== Task prompt ==
Go line by line through the data below, counting each one that has "Intersegment", and give the final count only.

# # #

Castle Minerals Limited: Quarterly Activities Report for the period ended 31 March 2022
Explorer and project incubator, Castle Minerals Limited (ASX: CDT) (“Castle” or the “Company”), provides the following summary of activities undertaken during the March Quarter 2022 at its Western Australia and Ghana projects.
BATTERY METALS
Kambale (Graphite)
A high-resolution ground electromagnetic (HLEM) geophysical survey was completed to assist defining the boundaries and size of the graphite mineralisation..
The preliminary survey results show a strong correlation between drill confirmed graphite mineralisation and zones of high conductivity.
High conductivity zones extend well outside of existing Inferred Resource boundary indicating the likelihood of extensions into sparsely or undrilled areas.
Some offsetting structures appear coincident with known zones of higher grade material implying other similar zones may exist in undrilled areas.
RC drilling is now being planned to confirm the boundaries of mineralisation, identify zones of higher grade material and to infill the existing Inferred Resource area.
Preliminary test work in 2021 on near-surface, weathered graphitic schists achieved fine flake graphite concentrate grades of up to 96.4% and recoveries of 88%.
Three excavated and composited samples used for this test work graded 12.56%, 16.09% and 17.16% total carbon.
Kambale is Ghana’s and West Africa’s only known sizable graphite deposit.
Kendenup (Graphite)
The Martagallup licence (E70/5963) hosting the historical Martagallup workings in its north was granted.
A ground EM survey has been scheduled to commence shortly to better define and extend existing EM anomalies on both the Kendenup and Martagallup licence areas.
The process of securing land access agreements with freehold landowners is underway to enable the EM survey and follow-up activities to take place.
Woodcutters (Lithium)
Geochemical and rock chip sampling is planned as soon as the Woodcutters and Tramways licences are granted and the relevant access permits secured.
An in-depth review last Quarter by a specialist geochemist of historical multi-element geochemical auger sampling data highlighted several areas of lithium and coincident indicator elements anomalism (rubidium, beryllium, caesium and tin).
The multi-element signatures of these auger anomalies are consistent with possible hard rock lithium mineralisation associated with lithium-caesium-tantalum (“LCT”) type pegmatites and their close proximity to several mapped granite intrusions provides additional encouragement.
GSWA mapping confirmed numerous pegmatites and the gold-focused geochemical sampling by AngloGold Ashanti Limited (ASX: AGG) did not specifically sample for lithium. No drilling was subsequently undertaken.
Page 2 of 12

# # #

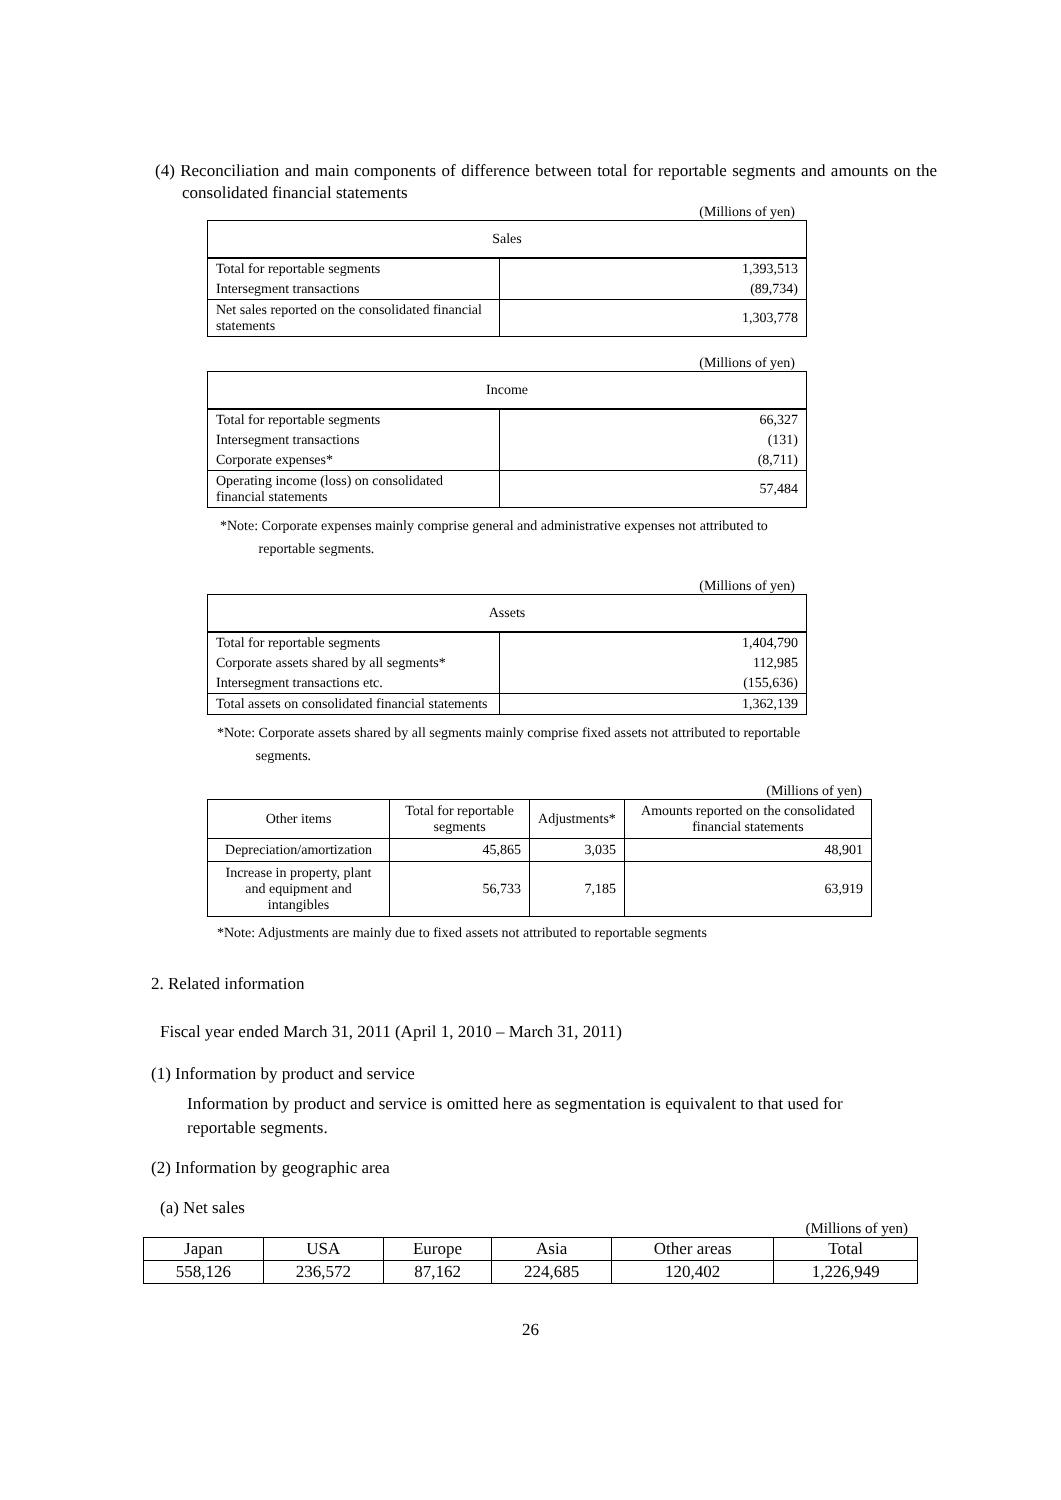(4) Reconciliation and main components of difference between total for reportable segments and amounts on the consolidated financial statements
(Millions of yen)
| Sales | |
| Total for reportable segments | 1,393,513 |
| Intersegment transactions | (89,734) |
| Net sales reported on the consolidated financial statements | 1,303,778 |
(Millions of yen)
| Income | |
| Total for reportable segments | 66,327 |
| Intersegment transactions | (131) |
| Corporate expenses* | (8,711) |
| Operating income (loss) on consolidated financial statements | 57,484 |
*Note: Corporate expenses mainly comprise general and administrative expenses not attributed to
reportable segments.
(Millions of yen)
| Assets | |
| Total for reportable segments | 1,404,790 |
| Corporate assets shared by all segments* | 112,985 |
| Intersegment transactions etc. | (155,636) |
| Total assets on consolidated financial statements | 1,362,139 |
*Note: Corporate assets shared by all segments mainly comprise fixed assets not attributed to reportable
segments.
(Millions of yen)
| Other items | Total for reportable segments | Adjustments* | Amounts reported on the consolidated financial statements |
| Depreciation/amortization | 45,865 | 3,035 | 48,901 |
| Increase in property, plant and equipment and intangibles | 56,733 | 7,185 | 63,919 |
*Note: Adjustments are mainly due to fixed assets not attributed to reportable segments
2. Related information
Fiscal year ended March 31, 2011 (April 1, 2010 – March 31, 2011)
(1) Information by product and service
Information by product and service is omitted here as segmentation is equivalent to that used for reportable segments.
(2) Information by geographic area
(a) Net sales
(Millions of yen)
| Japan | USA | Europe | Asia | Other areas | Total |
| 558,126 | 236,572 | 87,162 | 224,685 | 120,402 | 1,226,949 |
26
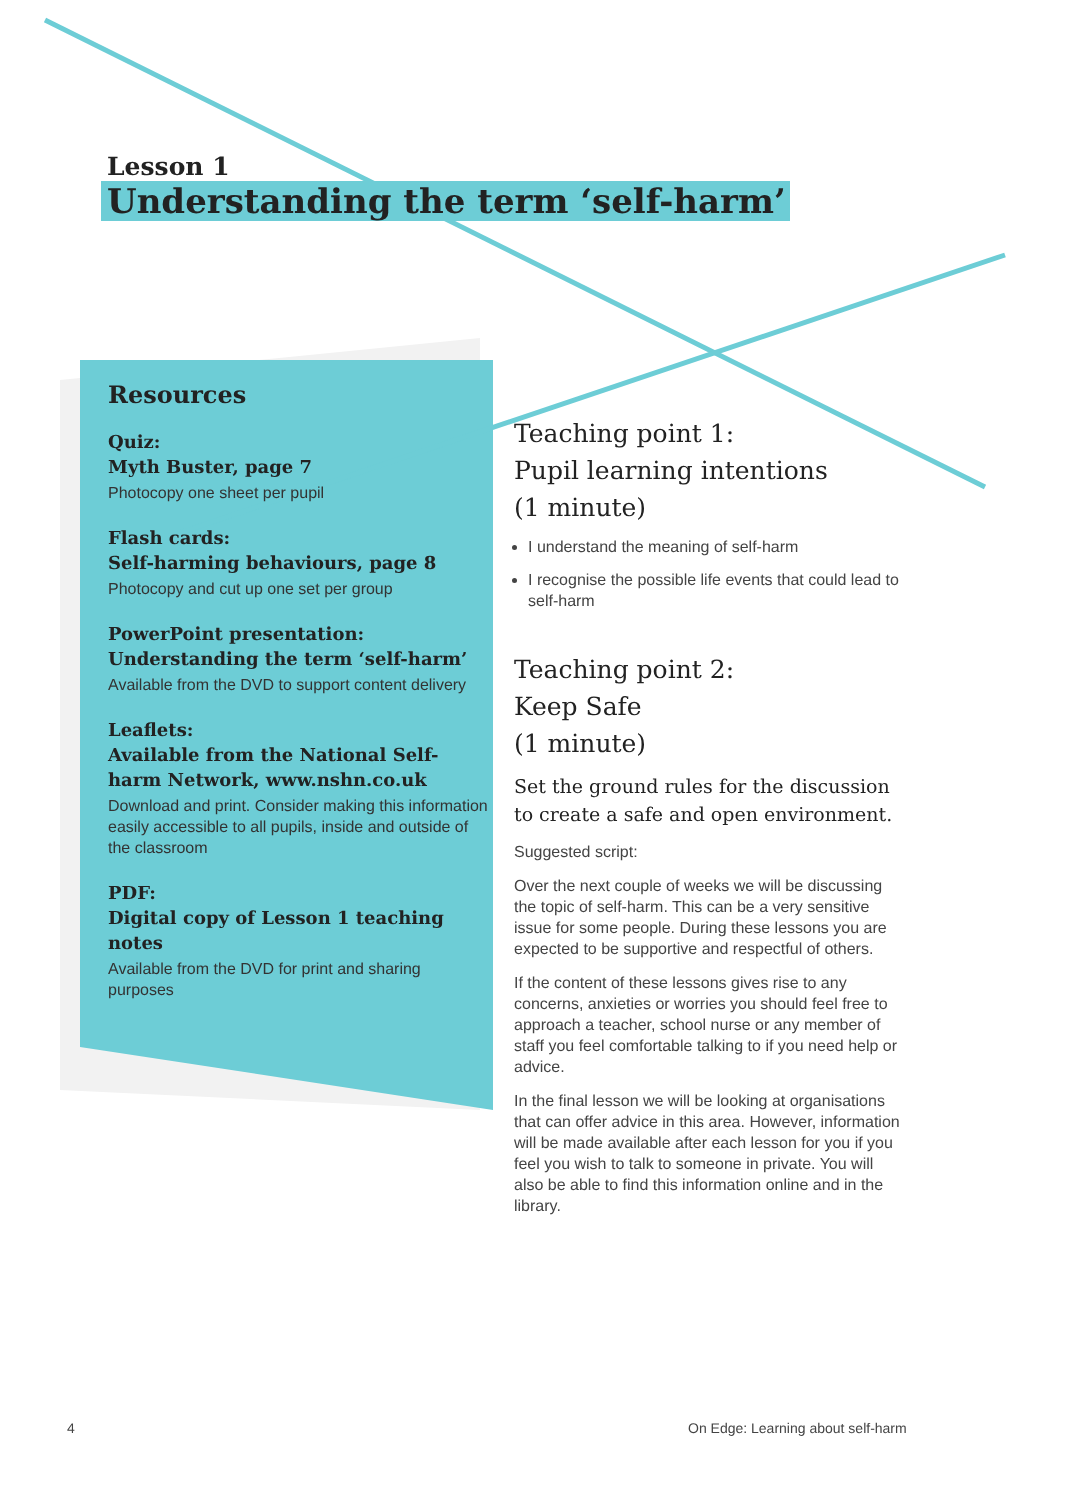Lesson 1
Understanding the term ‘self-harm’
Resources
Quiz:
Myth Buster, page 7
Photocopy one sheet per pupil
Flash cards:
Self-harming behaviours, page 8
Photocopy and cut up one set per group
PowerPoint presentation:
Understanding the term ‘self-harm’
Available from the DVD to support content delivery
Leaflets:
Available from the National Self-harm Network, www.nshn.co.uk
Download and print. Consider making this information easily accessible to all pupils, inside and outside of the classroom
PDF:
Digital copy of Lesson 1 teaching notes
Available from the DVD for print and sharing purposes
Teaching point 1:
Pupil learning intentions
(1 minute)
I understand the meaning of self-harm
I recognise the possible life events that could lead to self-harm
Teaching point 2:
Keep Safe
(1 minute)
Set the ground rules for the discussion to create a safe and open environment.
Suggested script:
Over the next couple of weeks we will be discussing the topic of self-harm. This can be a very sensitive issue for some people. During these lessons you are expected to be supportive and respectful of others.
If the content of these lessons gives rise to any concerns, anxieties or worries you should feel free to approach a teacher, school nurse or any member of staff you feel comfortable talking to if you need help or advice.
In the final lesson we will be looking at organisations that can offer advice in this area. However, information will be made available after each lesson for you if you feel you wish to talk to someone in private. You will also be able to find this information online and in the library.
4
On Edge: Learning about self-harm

# # #

== Solution ==
3